Input for this task: Begin

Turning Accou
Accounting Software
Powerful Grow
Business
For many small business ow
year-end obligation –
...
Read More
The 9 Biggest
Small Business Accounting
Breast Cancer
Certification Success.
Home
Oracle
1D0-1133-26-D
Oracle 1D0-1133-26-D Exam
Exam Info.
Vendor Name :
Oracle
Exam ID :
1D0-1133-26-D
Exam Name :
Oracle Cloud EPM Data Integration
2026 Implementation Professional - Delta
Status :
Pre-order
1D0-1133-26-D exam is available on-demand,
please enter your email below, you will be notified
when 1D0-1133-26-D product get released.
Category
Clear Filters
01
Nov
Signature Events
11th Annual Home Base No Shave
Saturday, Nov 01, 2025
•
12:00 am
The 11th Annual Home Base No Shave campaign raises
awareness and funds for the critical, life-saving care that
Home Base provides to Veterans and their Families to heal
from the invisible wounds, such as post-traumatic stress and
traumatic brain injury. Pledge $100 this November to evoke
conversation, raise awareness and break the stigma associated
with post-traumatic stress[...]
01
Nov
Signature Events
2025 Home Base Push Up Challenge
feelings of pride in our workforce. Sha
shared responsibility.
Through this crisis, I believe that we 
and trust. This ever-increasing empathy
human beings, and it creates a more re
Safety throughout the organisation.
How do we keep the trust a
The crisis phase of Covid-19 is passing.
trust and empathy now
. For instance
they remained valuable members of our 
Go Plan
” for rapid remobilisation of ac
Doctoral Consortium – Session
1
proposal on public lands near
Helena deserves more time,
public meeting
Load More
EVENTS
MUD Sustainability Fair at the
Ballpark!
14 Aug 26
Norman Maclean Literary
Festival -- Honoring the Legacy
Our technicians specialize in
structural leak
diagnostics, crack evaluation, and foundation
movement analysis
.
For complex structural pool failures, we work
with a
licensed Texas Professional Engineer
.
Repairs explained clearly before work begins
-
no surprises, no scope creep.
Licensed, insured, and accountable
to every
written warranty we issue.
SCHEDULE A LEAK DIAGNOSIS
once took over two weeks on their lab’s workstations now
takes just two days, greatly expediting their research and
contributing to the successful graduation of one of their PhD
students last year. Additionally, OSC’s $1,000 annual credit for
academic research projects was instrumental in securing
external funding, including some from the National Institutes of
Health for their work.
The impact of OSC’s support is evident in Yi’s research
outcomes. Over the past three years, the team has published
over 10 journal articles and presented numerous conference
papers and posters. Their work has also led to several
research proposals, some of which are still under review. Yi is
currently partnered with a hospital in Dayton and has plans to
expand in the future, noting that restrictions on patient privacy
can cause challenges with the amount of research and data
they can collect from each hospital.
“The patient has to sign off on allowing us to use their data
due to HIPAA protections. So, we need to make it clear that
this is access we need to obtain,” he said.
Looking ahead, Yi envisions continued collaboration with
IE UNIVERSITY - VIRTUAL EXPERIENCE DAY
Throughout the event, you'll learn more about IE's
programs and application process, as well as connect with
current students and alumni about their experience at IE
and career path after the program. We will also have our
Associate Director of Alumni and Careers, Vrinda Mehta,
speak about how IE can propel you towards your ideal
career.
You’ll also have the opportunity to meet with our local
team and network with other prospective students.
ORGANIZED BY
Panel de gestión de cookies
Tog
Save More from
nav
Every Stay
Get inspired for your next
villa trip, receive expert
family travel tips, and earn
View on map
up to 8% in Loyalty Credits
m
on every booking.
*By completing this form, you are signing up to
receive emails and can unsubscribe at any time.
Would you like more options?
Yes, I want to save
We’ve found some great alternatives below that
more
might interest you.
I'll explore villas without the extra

Input for this task: End

■ **Directions for this task**: Please write out only the lines from the one containing "You’ll also have" to the end of the records above, exactly, both ends included.

■ **Answer box**:
You’ll also have the opportunity to meet with our local
team and network with other prospective students.
ORGANIZED BY
Panel de gestión de cookies
Tog
Save More from
nav
Every Stay
Get inspired for your next
villa trip, receive expert
family travel tips, and earn
View on map
up to 8% in Loyalty Credits
m
on every booking.
*By completing this form, you are signing up to
receive emails and can unsubscribe at any time.
Would you like more options?
Yes, I want to save
We’ve found some great alternatives below that
more
might interest you.
I'll explore villas without the extra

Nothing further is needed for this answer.